この相談受付は、医療事故被害者の相談先が乏しいという現状から、被害者に法律相談窓口を周知する必要性が大きいということで、名古屋の医療事故情報センターの呼びかけにより、1991年以降、全国で行われています。今年も全国50カ所で行われ、九州・山口医療問題研究会でも、過去10回と同様、各県弁護団事務局において電話での相談受付を行い、私自身も、福岡で相談受付を担当しました。
相談受付は、11月26日(土)午前10時〜午後3時まで行われ、まずは電話で事案の概要を聴き取り、希望者には後日、弁護士による面談相談(無料)実施します。
相談受付は、全部で11名の弁護士が、午前・午後に分かれて担当しました。午前中は、なかなか電話も鳴り響かなかったのですが、テレビ局の取材が入り、お昼のニュースで流れた途端、4つあった回線が全て埋まる時間もあるほど、電話が殺到しました。
結局、福岡での相談受付は全体で28件となり、名古屋、東京(2団体合計)に次いで3番目という電話の多さでした。
内訳としては、産婦人科3件、外科6件、整形外科3件、脳神経外科2件、美容外科1件、内科2件、眼科4件、精神科1件、歯科3件、その他2件(複数の方あり)です。被害としては、死亡が3件、脳障害が2件、脳障害以外の後遺症11件、その他8件でした。
また、電話受付を行った全体のうち、後日の面談相談を希望され調査カード送付を行った件数は17件となりました。
どのような点に不満を感じたかという点については、医療事故という被害を受けたことそのものに対するものが一番多かった(15件)のですが、事前の説明、事故の説明に不満を感じているケースも、それぞれ半数程度ありました。
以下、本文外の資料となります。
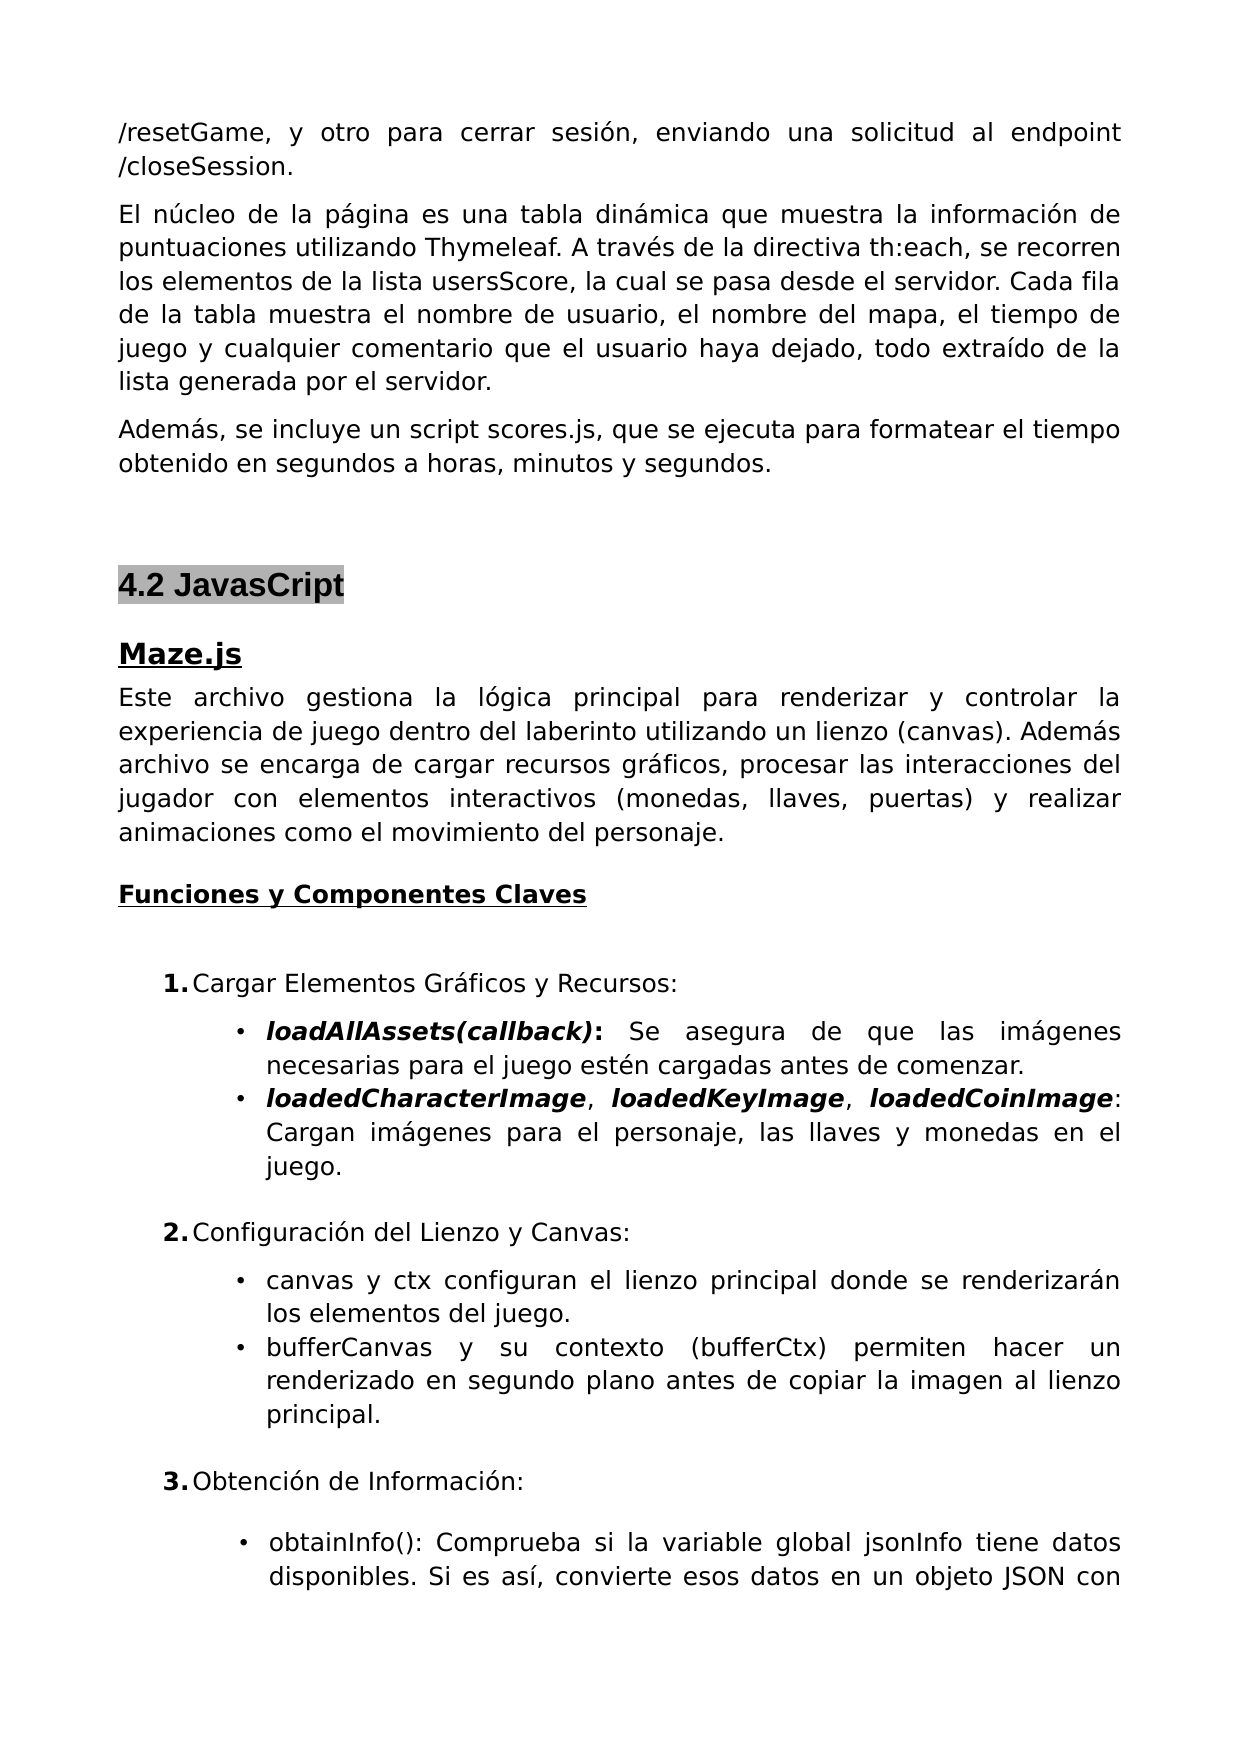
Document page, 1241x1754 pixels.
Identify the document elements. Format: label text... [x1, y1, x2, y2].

好ましくない事態(過失の有無にかかわらず)が発生した場合に、事前・事後の説明・対応に誠意を感じることができなかったことが、医療事故の被害を拡大させていると感じました。
実は、私自身は、担当している医療過誤事件は、すでに訴訟提起段階から関わらせていただいているものばかりで、医療相談(後日の相談に向けた受付とはいえ)を受けるのは初めてでした。ご自身が、あるいは身近なご家族が、思いがけず医療事故に遭われ、何か一つ変わればこのような結果ではなかったのではないかという納得できない思いや、自分にもっとできることがあったのではとご自身を責められるなど、複雑な思いを抱えていることが、伝わってきました。
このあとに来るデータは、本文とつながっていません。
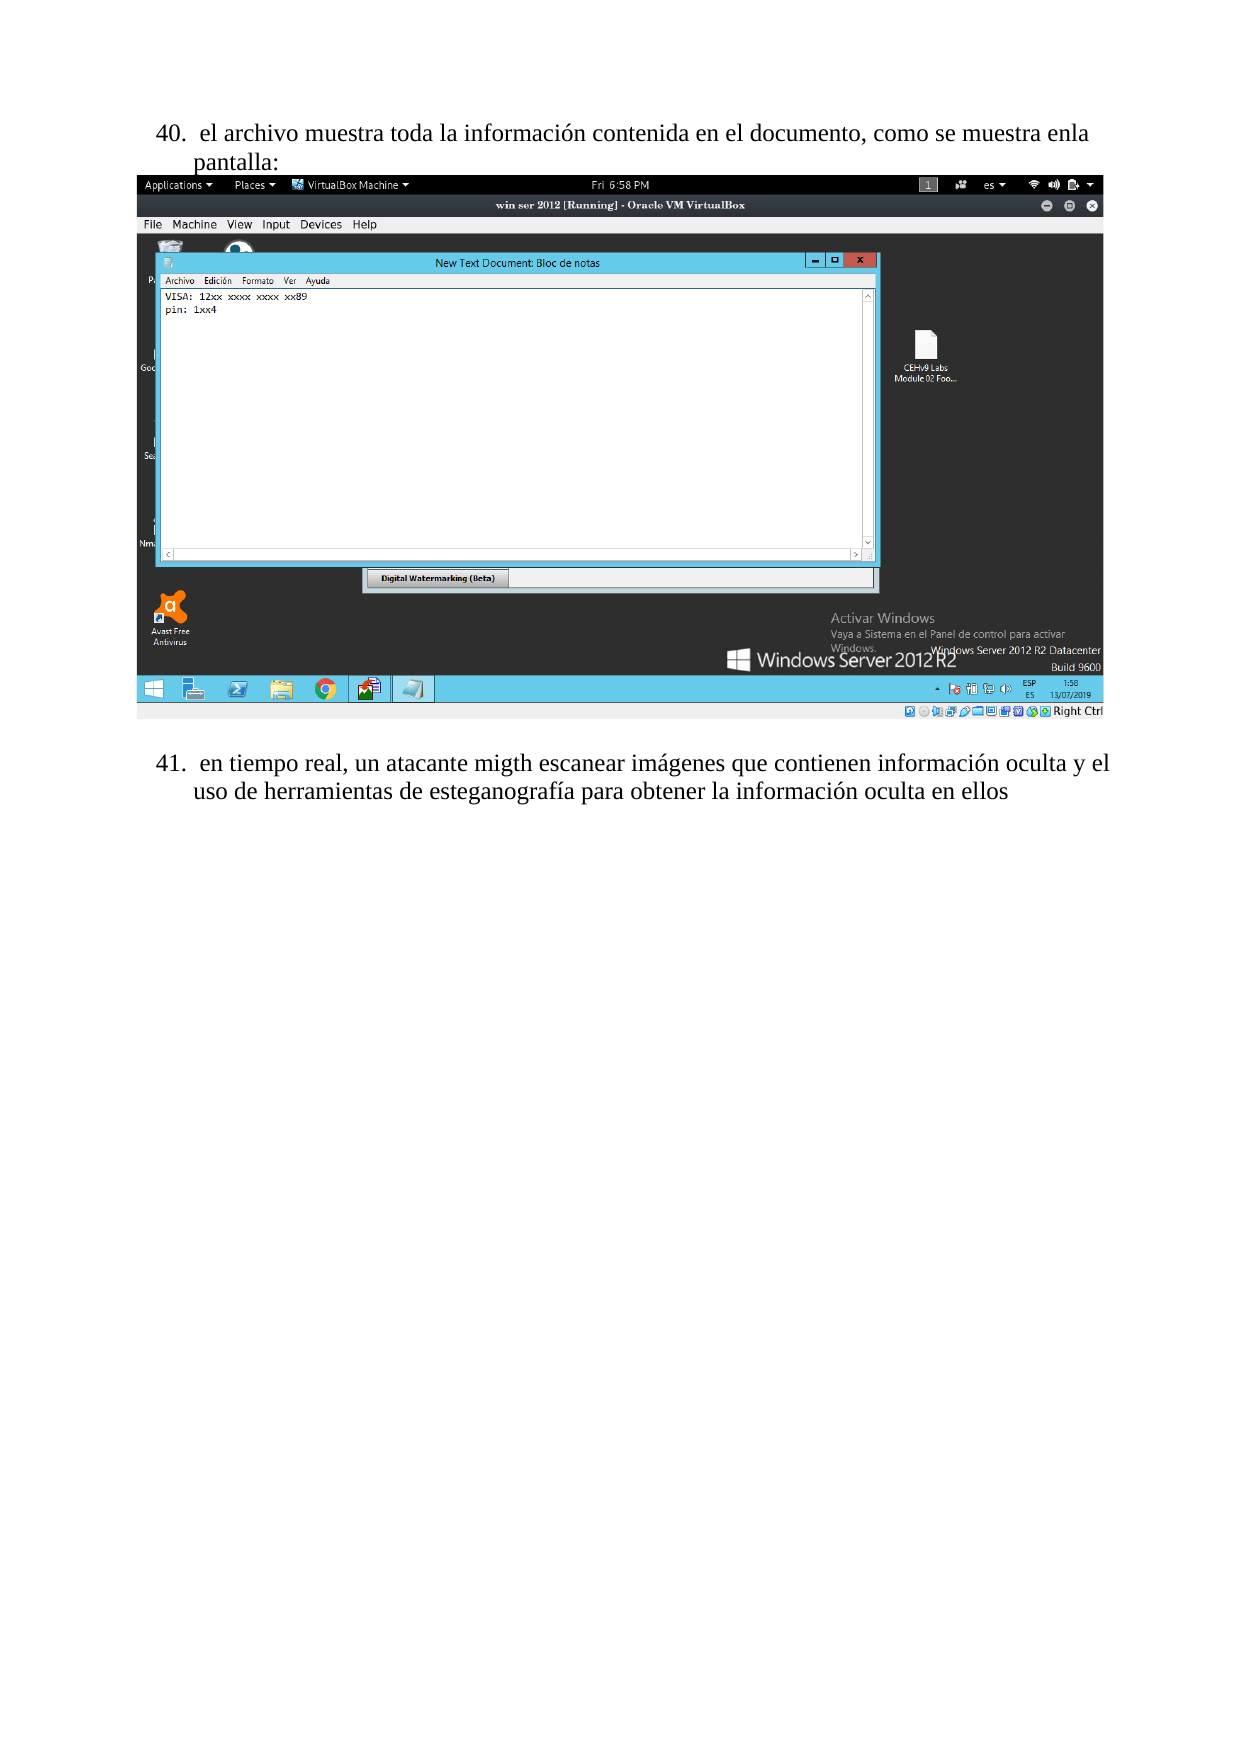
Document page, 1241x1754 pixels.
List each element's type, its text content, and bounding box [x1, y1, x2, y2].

調査カードを希望された方には、すでに調査カードの送付がなされています。今後、医療過誤事件の経験のある弁護士が、面談で無料相談を行い、詳細なお話を伺った上で、今後どのように進めていくか、相談者と決めて行くことになります。
医療過誤の被害に遭われた方の相談窓口は、まだまだ少ないのが現状です。今後弁護士との面談相談を受ける方だけでなく、今回調査カードを希望されなかった方にとっても、今回の電話相談受付が、被害に遭われた思いを語ることのできる場所になれていればと願っています。